Italy has most recovery fund fraud cases in EU, report finds

Italy is conducting more investigations into alleged fraud of funds from the EU post-Covid fund and has higher estimated losses than any other country, the European Public Prosecutor's Office (EPPO) said.

Italy has most recovery fund fraud cases in EU, report finds

The EPPO reportedly placed Italy under special surveillance measures following findings that 179 out of a total of 206 investigations into alleged fraud of funds through the NextGenerationEU programme were in Italy, news agency Ansa reported.

Overall, Italy also had the highest amount of estimated damage to the EU budget related to active investigations into alleged fraud and financial wrongdoing of all types, the EPPO said in its annual report published on Friday.

The findings were published after a major international police investigation into fraud of EU recovery funds on Thursday, in which police seized 600 million euros’ worth of assets, including luxury villas and supercars, in northern Italy.

The European Union’s Recovery and Resilience Facility, established to help countries bounce back from the economic blow dealt by the Covid pandemic, is worth more than 800 billion euros, financed in large part through common EU borrowing.

READ ALSO: ‘It would be a disaster’: Is Italy at risk of losing EU recovery funds?

Italy has been the largest beneficiary, awarded 194.4 billion euros through a combination of grants and loans – but there have long been warnings from law enforcement that Covid recovery funding would be targeted by organised crime groups.
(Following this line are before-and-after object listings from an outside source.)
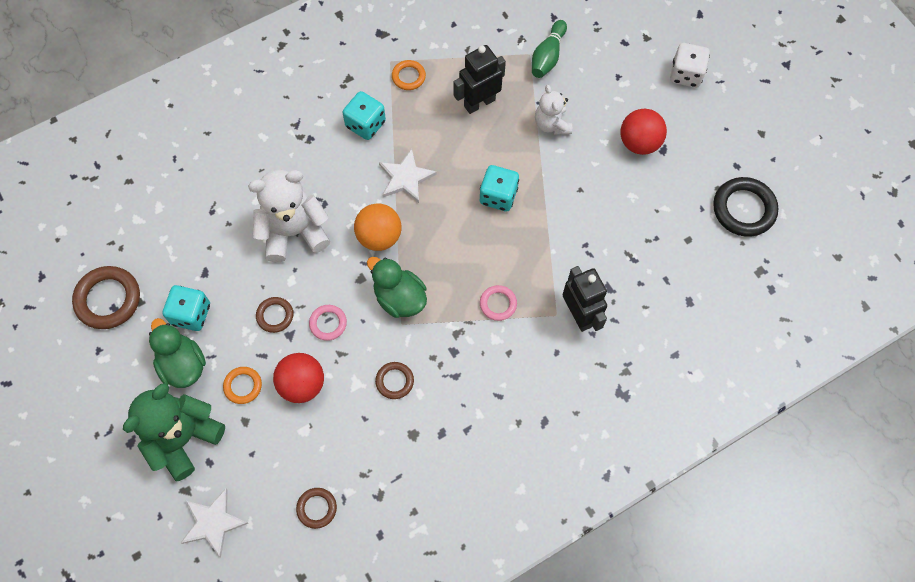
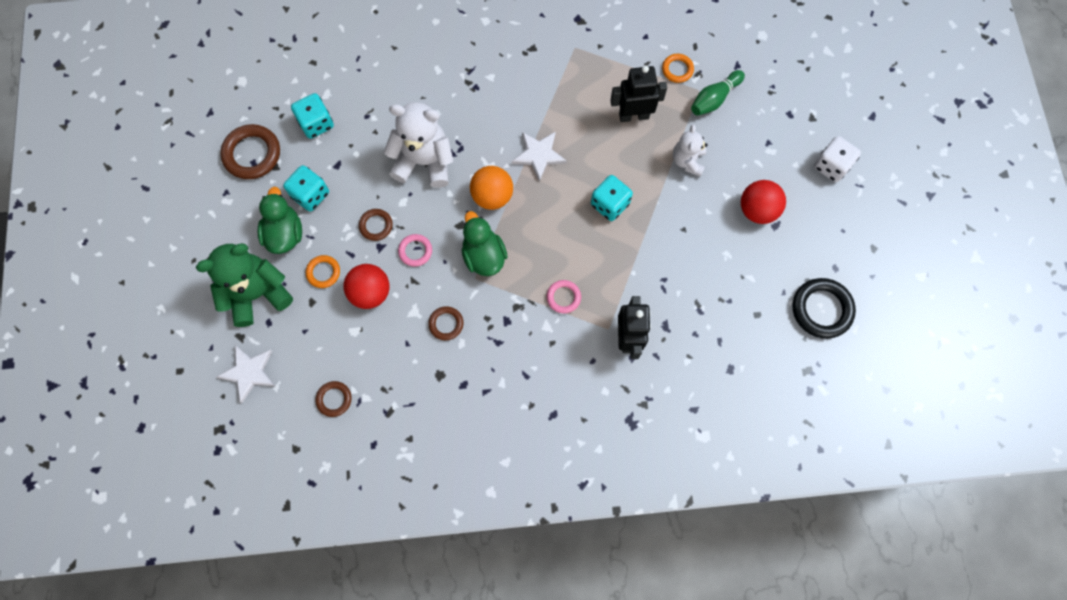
camera: 25 degrees right, 5 degrees up
(365, 124) = (527, 94): turquoise dice -> turquoise dice (316, 123)
(408, 77) = (584, 67): orange ring -> orange ring (677, 69)

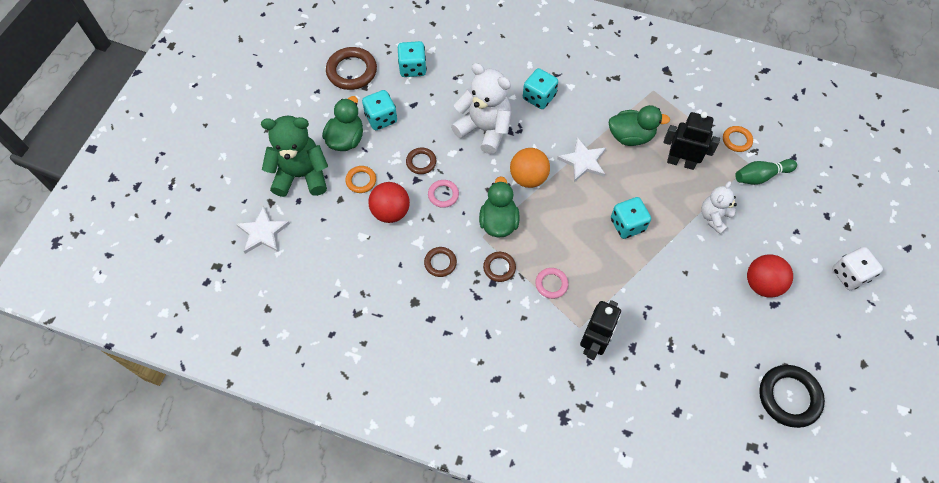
camera: 25 degrees right, 10 degrees down
(334, 399) = (318, 283): brown ring -> brown ring (499, 268)
(463, 103) = (539, 97): none -> turquoise dice
(574, 108) = (631, 136): none -> green duck

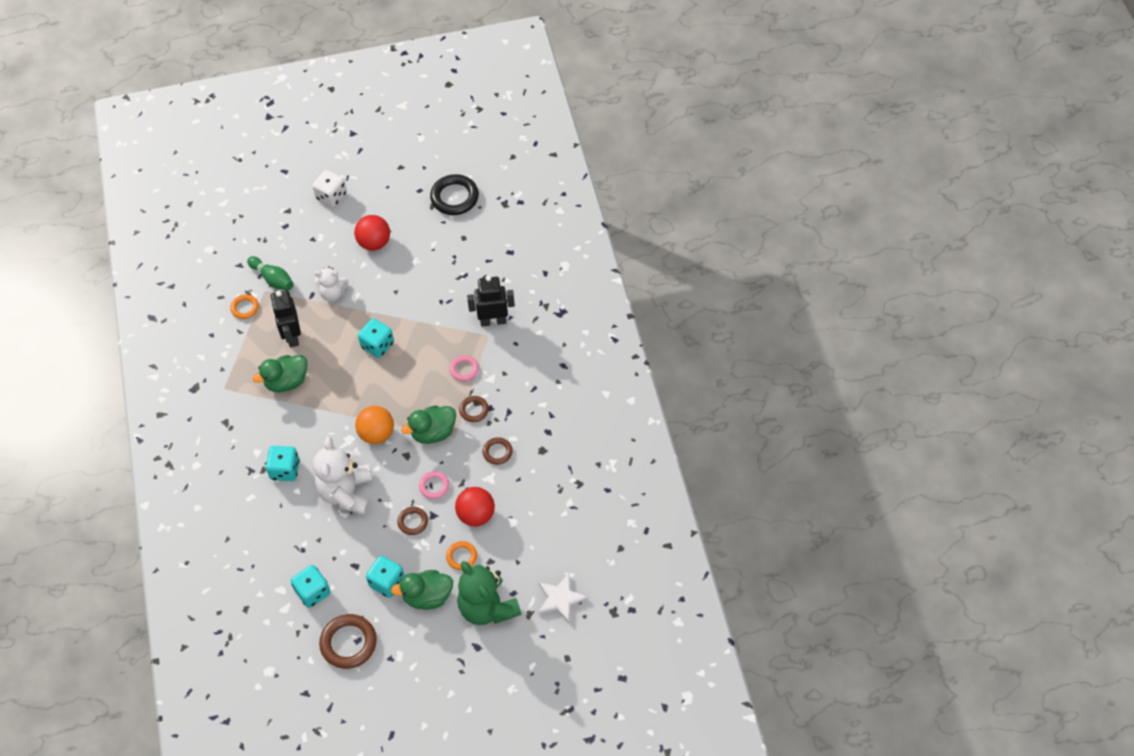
camera: 120 degrees left, 5 degrees down
(583, 161) = (334, 403): white star -> none
(631, 136) = (286, 382): green duck -> green duck turned 90 degrees counterclockwise

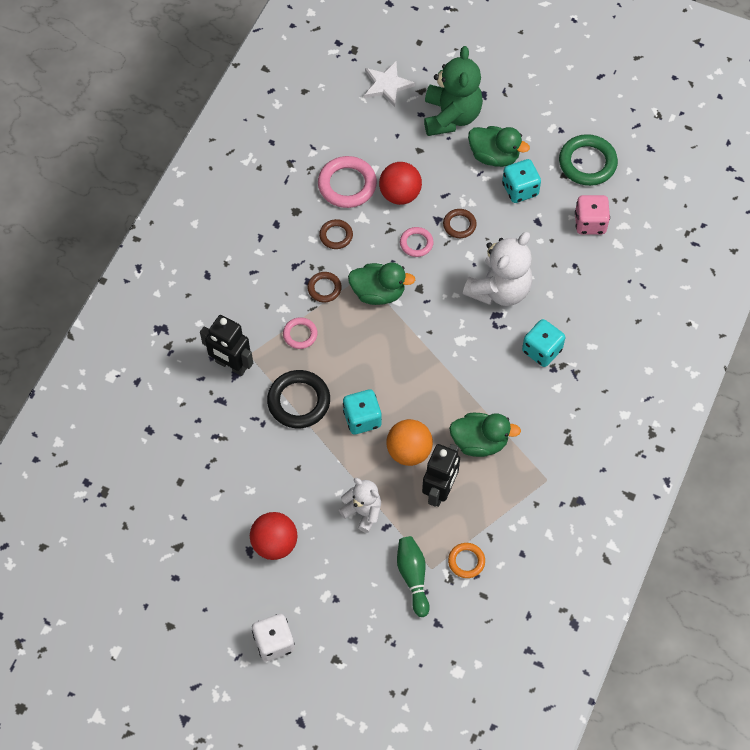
camera: 145 degrees left, 5 degrees up
(313, 592) = (590, 223): turquoise dice -> pink dice
(348, 643) = (587, 163): brown ring -> green ring
(377, 434) = (431, 327): orange ball -> orange ball (409, 451)
(454, 197) = (147, 539): black ring -> black ring (299, 401)
(461, 557) = (440, 169): orange ring -> none
(522, 495) = (347, 185): none -> pink ring

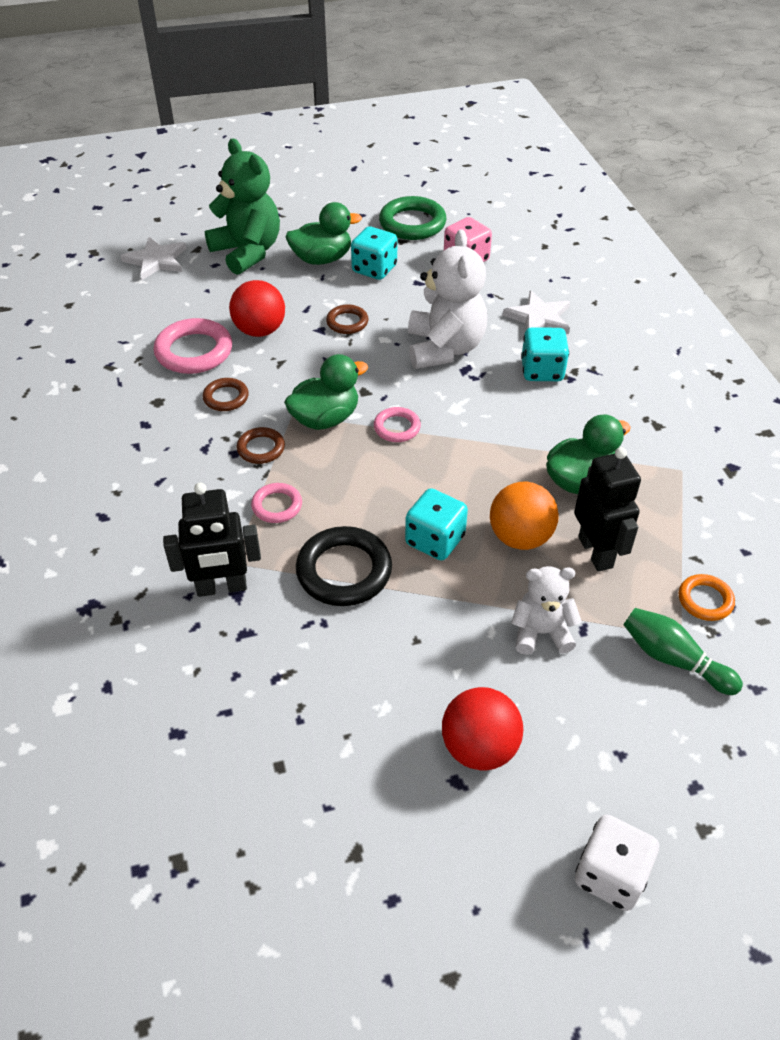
camera: 40 degrees left, 15 degrees down
(416, 243) = (320, 358): pink ring -> pink ring (397, 427)
(585, 308) = (539, 318): none -> white star

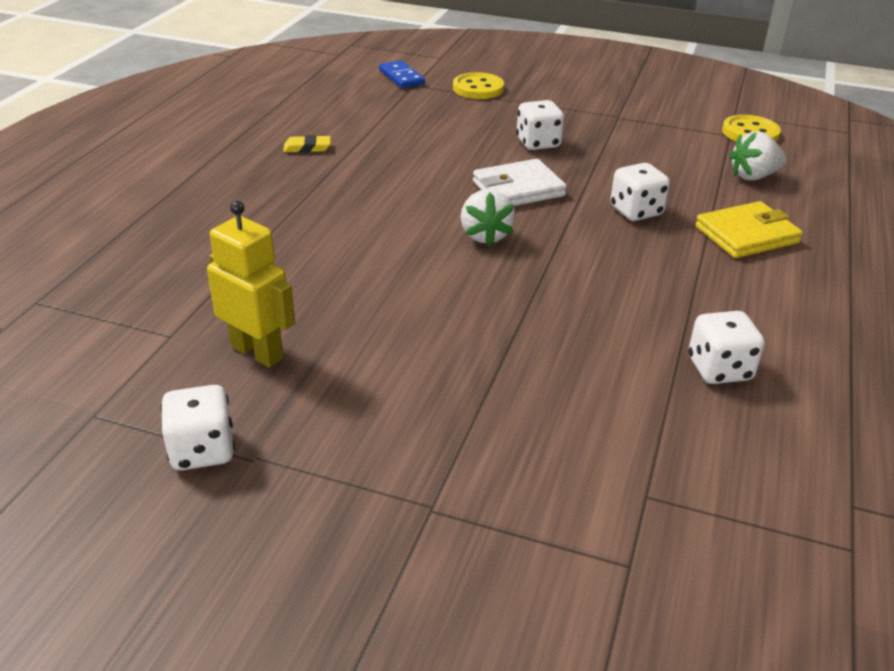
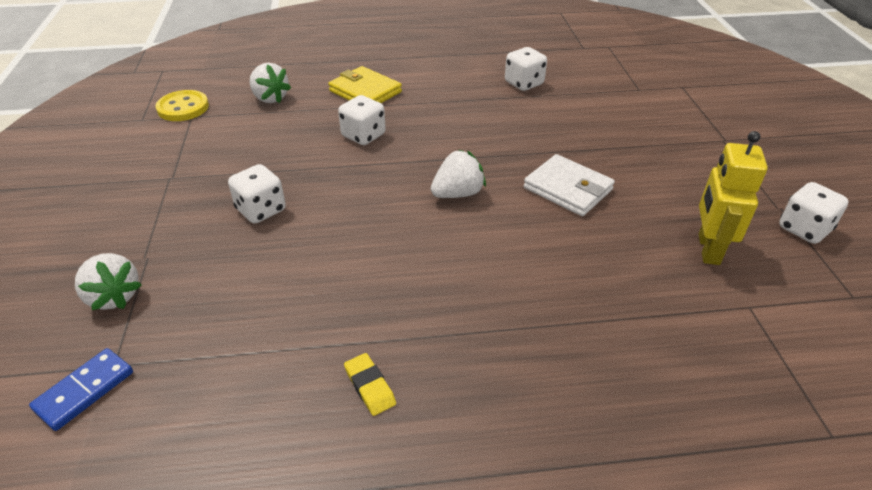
camera: 115 degrees left, 5 degrees up
(478, 88) = (114, 296): yellow button -> white strawberry
(518, 189) = (365, 198): white wallet -> white wallet (568, 189)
2023 was reportedly the first year in which EU financial bodies had conducted audits into the use of funds under the NextGenerationEU program, of which the Recovery Fund is part.

The EPPO said that there were a total of 618 active investigations into alleged fraud cases in Italy at the end of 2023, worth 7.38 billion euros, including 5.22 billion euros from VAT fraud alone.

At the end of 2023, the EPPO had a total of 1,927 investigations open, with an overall estimated damage to the EU budget of 19.2 billion euros.